By October 2016, WikiLeaks regularly said that they had published 10 million documents in 10 years. However, at the time of those claims – as well as for the history of the Syria Files through the Wayback Machine and since – over a million of those documents appear to have been missing entirely. Although WikiLeaks says they’ve published 2.4 million emails known as the Syria Files, only 1.4 million have been made available – leaving a million emails apparently unpublished and unaccounted for.
By looking in the right places on WikiLeaks’ site, their index displays the correct number of published emails, a number that has been repeatedly verified by scripts which manually check for each file (and recheck later if the server reports temporary errors). A copy of the scripts can be downloaded here (archive).* When viewing individual Syria emails, the WikiLeaks website displays the number of files released as 1,432,389. According to WikiLeaks, there were 2,434,899 emails in total. With 1,432,389 released, that leaves 1,002,510 missing – over 40%.
Reviewing pages in the Wayback Machine shows that this is not a new development or a recent bug. It was true in 2020, in 2019, in 2016 and in September 2015. Sometime between May and September 2015, WikiLeaks’ index had increased from a total of 215,517 files published – a count that had stood for several years, and is only 38 files more than the largest and most recent version of the Syria Files package posted onto WikiLeaks’ file server and torrent list.
This is also not the first time the issue of missing Syria Files has been raised, though it is several orders of magnitude larger than before. In 2016, The Daily Dot published evidence that the WikiLeaks release excluded evidence of a €2 billion transfer from Syria to Russia. Given a chance to review the situation and address the missing e-mails, WikiLeaks responded by saying in part, that “all Syria files obtained by WikiLeaks have been published.”
Since then, WikiLeaks has continued to state that the full 2.4 million Syria Files have been published and are available. As recently as March 2021, WikiLeaks repeated the 2.4 million number on Twitter.

#####

What you are asked to do
Quote the passage about the missing Syria Files word for word, starting at "Since then, WikiLeaks" and ending at "number on Twitter.".

#####

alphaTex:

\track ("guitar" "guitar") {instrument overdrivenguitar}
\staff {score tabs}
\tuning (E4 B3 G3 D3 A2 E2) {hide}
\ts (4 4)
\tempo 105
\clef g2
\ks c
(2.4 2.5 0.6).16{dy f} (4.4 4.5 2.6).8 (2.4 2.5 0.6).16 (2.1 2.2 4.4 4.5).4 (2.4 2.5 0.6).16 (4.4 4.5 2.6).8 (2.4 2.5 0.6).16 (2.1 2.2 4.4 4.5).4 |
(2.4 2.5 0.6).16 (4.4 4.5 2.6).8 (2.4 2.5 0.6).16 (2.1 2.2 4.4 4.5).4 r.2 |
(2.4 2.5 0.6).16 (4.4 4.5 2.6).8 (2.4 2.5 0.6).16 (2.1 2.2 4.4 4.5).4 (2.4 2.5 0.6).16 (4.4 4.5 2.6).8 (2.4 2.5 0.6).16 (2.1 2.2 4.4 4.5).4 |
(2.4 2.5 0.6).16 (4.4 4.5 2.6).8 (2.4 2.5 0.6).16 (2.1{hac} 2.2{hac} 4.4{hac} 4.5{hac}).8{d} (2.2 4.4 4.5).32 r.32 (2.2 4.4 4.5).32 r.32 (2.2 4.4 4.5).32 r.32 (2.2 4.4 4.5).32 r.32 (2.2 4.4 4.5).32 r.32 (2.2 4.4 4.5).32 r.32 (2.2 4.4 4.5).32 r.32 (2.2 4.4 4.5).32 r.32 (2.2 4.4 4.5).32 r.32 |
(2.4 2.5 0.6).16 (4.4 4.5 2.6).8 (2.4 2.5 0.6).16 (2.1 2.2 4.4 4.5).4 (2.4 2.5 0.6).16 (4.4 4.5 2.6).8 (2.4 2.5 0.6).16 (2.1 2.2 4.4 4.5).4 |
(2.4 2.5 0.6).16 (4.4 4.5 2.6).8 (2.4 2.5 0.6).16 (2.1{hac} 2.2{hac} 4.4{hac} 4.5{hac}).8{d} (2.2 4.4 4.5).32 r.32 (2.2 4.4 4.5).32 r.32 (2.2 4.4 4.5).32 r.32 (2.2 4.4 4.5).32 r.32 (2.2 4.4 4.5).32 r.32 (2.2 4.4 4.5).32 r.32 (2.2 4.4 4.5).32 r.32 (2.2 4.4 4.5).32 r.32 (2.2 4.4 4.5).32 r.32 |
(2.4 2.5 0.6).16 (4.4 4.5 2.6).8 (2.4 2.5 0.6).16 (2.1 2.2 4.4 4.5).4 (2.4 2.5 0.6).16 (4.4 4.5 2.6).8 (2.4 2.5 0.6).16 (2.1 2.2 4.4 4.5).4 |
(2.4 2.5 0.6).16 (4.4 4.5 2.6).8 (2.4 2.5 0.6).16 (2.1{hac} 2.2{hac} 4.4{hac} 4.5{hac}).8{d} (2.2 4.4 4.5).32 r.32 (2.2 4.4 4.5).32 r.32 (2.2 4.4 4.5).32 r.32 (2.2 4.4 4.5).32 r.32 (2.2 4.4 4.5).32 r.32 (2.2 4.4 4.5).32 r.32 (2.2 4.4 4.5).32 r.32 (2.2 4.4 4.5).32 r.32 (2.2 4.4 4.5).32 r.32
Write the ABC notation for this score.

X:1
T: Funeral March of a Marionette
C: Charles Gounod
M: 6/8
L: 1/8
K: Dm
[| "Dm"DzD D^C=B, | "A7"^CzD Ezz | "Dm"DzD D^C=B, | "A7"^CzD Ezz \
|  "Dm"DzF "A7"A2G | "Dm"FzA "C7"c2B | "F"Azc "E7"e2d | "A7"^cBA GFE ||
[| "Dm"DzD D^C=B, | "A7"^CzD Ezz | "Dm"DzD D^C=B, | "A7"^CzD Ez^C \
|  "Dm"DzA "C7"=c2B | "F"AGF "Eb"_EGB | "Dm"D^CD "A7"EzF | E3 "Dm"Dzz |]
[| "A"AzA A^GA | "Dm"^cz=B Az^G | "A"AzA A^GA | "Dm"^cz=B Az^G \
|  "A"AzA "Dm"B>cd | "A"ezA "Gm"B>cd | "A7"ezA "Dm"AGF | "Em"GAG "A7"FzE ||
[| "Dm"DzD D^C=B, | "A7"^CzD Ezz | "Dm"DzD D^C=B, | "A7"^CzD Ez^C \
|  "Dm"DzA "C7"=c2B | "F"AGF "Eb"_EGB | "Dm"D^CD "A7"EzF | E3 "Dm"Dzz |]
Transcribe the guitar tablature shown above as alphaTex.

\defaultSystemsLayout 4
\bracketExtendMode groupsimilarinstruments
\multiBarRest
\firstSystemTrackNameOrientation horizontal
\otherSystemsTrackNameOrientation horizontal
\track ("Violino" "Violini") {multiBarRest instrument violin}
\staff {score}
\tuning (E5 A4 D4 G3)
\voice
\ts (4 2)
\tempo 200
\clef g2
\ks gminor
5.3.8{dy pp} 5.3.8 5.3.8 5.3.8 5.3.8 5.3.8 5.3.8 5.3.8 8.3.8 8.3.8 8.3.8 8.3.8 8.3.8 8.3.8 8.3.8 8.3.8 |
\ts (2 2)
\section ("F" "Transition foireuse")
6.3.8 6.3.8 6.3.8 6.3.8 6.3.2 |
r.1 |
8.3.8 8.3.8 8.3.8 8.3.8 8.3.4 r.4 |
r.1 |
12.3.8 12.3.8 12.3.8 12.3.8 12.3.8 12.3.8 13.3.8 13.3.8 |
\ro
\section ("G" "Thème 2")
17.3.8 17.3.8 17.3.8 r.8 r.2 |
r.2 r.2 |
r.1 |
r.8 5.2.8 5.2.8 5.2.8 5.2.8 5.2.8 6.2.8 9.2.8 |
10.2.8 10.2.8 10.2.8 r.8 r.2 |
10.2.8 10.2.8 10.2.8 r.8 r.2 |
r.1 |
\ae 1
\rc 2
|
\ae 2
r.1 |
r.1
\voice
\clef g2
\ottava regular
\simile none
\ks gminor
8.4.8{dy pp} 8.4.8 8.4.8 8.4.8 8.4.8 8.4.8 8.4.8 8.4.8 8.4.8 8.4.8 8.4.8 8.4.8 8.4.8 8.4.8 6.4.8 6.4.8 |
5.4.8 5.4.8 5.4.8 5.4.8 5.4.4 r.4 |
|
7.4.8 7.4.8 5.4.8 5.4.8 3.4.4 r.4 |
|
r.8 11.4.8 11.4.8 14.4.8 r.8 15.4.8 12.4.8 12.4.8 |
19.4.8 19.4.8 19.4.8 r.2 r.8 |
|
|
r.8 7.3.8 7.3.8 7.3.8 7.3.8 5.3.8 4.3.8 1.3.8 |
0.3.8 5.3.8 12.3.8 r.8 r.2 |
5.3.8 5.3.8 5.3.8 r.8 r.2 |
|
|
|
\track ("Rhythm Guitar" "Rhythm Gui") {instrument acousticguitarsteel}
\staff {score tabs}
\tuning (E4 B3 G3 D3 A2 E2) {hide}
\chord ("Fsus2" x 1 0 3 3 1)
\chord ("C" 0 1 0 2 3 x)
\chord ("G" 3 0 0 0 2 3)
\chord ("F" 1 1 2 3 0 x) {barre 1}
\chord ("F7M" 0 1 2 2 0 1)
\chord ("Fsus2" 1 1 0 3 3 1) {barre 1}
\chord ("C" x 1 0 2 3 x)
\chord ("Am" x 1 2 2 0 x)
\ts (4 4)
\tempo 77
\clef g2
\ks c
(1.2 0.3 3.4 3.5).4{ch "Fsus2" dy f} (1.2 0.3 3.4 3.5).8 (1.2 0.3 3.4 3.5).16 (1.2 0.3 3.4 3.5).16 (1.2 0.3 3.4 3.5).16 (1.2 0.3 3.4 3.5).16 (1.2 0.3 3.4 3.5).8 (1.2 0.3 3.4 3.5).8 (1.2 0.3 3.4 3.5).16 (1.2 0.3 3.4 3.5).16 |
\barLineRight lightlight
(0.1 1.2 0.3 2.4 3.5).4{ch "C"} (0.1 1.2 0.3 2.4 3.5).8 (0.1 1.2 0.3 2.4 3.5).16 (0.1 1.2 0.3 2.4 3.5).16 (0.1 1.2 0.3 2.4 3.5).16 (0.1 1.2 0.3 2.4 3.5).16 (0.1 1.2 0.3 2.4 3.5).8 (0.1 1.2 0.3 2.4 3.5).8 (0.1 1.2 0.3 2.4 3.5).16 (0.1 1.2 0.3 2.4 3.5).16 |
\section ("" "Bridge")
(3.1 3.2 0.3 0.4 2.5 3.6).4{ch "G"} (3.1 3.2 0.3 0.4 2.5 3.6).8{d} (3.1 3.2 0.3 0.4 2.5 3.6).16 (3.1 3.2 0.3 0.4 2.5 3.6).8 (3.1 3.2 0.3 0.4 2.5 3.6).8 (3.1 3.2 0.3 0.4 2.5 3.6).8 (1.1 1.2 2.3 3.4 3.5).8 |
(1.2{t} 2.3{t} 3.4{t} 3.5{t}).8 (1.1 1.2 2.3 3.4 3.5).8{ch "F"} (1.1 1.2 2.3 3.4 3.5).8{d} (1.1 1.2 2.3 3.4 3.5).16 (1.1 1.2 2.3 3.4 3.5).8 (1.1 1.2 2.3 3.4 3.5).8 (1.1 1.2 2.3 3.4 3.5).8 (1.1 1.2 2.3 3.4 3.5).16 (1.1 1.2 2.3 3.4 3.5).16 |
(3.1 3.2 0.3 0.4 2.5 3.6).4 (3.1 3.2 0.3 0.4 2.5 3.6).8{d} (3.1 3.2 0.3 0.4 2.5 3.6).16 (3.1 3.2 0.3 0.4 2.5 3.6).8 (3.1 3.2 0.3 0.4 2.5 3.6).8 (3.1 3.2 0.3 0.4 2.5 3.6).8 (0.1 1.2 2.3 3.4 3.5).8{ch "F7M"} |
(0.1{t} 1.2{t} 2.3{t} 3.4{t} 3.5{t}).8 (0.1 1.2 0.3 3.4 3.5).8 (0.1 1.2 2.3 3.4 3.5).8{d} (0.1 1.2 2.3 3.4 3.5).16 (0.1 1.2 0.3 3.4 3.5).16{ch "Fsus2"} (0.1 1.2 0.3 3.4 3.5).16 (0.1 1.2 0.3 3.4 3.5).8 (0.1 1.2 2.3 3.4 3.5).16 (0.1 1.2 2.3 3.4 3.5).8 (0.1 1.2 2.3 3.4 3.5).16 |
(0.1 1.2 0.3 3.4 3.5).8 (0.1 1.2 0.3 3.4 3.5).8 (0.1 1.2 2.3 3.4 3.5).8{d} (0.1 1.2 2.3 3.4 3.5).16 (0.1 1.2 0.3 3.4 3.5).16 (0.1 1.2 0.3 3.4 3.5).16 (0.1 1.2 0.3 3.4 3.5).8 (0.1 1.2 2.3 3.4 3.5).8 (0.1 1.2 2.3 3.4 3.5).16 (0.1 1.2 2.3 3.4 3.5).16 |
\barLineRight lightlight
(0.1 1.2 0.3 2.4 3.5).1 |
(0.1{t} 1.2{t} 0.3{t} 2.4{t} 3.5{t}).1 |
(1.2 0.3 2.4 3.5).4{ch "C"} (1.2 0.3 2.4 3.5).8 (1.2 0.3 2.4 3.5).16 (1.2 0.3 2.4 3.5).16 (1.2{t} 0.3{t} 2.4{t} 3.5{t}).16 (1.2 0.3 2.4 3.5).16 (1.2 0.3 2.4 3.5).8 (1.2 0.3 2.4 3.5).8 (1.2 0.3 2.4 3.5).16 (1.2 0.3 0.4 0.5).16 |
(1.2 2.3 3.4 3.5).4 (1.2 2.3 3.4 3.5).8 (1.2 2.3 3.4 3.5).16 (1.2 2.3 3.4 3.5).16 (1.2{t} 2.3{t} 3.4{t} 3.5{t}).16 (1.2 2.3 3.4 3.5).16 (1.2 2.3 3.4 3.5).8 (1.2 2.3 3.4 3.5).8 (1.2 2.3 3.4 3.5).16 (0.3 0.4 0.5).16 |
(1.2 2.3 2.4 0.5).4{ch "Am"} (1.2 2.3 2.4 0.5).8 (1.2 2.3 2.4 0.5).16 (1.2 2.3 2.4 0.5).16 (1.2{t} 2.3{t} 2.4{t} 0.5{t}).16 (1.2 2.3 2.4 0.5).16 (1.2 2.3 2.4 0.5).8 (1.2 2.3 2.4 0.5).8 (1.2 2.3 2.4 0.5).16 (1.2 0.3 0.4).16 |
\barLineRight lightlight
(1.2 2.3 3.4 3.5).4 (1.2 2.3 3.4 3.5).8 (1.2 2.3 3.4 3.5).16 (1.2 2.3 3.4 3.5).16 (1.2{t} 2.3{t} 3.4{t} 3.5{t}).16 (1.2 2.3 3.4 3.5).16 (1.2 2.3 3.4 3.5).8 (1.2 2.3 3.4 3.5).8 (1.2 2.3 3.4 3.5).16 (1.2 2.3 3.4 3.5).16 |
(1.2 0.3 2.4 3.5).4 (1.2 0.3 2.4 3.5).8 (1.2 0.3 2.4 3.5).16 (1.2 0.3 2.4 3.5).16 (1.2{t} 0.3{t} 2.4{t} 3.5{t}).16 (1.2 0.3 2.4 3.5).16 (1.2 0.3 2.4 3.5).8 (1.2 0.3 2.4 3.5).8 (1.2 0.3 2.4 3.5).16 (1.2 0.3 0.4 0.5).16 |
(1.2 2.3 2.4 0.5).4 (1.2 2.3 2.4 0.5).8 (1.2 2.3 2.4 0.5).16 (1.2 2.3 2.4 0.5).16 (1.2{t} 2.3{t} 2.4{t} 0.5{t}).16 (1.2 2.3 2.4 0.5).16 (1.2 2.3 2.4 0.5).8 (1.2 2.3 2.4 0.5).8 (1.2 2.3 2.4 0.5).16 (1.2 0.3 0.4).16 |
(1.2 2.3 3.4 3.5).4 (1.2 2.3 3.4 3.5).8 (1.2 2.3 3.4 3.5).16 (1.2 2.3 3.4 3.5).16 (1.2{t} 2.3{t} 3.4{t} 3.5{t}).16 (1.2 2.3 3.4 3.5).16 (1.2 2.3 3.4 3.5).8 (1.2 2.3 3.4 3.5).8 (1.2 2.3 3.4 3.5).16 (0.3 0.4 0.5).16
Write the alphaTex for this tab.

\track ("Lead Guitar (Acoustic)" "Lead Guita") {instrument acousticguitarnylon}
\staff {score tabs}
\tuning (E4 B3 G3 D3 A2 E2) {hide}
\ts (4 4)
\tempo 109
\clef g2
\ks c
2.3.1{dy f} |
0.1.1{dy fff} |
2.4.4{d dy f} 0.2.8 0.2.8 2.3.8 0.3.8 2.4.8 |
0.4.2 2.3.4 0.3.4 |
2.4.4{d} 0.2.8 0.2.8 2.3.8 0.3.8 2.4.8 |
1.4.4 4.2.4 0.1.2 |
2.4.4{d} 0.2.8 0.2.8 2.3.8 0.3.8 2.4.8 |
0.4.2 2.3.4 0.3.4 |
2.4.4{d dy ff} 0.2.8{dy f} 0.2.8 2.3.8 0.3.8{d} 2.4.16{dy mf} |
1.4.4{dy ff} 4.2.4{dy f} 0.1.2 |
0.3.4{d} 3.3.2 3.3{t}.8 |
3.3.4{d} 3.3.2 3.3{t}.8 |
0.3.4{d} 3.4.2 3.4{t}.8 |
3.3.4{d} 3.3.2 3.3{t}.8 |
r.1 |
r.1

#####

Solution
Since then, WikiLeaks has continued to state that the full 2.4 million Syria Files have been published and are available. As recently as March 2021, WikiLeaks repeated the 2.4 million number on Twitter.